Doxorubicin (DOX) HCl

Doxorubicin, an antibiotic anthracycline, is commonly considered to exert its anti-tumor activity at two fundamental levels, altering DNA and producing free radicals to trigger apoptosis of cancer cells through DNA damage. Doxorubicin can block the synthesis of DNA by intercalating into the DNA strand, and inhibits DNA topoisomerase II (TOP2). Doxorubicin is most effective when cells are rapidly proliferating and expressing high levels of TOP2. Additionally, Doxorubicin can trigger apoptosis by producing ceramide (which prompts apoptosis by activating p53 or other downstream pathways such as JNK), the degradation of Akt by serine threonine proteases, the mitochondrial release of cytochrome c, increased FasL (death receptor Fas/CD95 ligand) mRNA production, and a greater production of free radicals. ^[2]

Pre-treatment with GSNO (nitrosoglutathione) suppresses the resistance in the doxorubicin-resistant breast cancer cell line MCF7/Dx, accompanied by enhanced protein glutathionylation and accumulation of doxorubicin in the nucleus. ^[3]

Doxorubicin induced G2/M checkpoint arrest are attributed to elevated cyclin G2 (CycG2) expression and phospho-modification of proteins in the ataxia telangiectasia mutated (ATM) and ATM and Rad3-related (ATR) signaling pathways. ^[5]

Doxorubicin inhibits AMP-activated protein kinase (AMPK), resulting in SIRT1 dysfunction, p53 accumulation, and increased cell death in mouse embryonic fibroblasts (MEFs) and cardiomyocytes, which can be further sensitized by pre-inhibition of AMPK. ^[6]

Doxorubicin elicits a marked heat shock response, and that either inhibition or silencing of heat shock proteins enhance the Doxorubicin apoptotic effect in neuroblastoma cells. Nanomolar Doxorubicin treatment of neuroblastoma cells causes dose-dependent over-ubiquitination of a specific set of proteins in the absence of measurable inhibition of proteasome, and loss of activity of ubiquitinated enzymes such as lactate dehydrogenase and α-enolase, the protein ubiquination patterns of which is similar to those with proteasome inhibitor Bortezomib, indicating that Doxorubicin may also exert its effect by damaging proteins. ^[8]

In vivo, Doxorubicin in combination with adenoviral MnSOD (AdMnSOD) plus 1,3-bis(2-chloroethyl)-1-nitrosourea (BCNU) has the greatest effect in decreasing the volumes of MB231 tumors and prolonging survival of mice. ^[1]

Although its use is limited by the chronic and acute toxic side effects it produces, Doxorubicin is essential in treating breast and oesophageal carcinomas, solid tumours in childhood, osteosarcomas, Kaposi's sarcoma, soft tissue sarcomas, and Hodgkin and non-Hodgkin lymphomas. ^[2]

Parental ID8 or erastin-resistant ID8 cells were treated with different concentrations of doxorubicin for 24 hours.

### Provided data
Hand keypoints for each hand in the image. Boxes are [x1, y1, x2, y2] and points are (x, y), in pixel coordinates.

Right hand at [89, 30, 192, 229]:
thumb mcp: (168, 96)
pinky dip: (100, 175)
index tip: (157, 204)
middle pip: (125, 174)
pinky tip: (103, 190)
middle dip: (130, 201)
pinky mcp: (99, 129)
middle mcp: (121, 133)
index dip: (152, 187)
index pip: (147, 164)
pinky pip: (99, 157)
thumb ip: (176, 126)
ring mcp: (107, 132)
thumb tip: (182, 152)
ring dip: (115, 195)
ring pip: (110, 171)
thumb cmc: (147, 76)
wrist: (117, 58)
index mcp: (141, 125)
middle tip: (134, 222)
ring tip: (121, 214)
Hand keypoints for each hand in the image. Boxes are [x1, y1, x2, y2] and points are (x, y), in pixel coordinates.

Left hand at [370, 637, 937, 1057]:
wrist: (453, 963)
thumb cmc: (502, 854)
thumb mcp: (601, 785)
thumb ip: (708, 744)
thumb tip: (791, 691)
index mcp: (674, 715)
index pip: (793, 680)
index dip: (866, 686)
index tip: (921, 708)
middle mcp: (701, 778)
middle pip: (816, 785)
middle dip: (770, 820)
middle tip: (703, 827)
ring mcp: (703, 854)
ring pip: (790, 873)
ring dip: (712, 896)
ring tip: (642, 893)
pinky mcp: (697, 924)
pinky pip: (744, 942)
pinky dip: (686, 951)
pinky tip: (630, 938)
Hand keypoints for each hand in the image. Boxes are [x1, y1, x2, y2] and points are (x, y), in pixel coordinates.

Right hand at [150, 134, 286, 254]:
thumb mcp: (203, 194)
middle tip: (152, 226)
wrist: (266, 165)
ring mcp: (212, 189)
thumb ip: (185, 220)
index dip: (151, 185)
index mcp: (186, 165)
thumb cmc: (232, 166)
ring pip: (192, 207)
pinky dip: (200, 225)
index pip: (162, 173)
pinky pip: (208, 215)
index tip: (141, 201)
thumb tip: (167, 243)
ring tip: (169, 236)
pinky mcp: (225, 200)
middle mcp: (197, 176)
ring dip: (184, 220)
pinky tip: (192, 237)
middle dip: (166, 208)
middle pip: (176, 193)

### What to work on
Write the next part of the doxorubicin text above, picking up right after its final sentence.

### Result of this task
• [1] Sun W, et al. Cancer Res, 2009, 69(10), 4294-4300.
• [2] Granados-Principal S, et al. Food Chem Toxicol, 2010, 48(6), 1425-1438.
• [3] de Luca A, et al. Biochem J, 2011, 440(2), 175-183.

• [4] Cheriyath V, et al. Br J Cancer, 2011, 104(6), 957-967.
• [5] Zimmermann M, et al. J Biol Chem, 2012, 287(27), 22838-22853.
• [6] Wang S, et al. J Biol Chem, 2012, 287(11), 8001-8012.
• [7] Luke JJ, et al. Clin Cancer Res, 2012, 18(9), 2638-2647.
• [8] Mandili G, et al. FEBS J, 2012, 279(12), 2182-2191.
• [9] Nitiss JL, et al. Nat Rev Cancer. 2009 May;9(5):338-50.
• [10] Rhee HK, et al. Bioorg Med Chem. 2007 Feb 15;15(4):1651-8.
• [11] Foglesong PD, et al. Cancer Chemother Pharmacol. 1992;30(2):123-5.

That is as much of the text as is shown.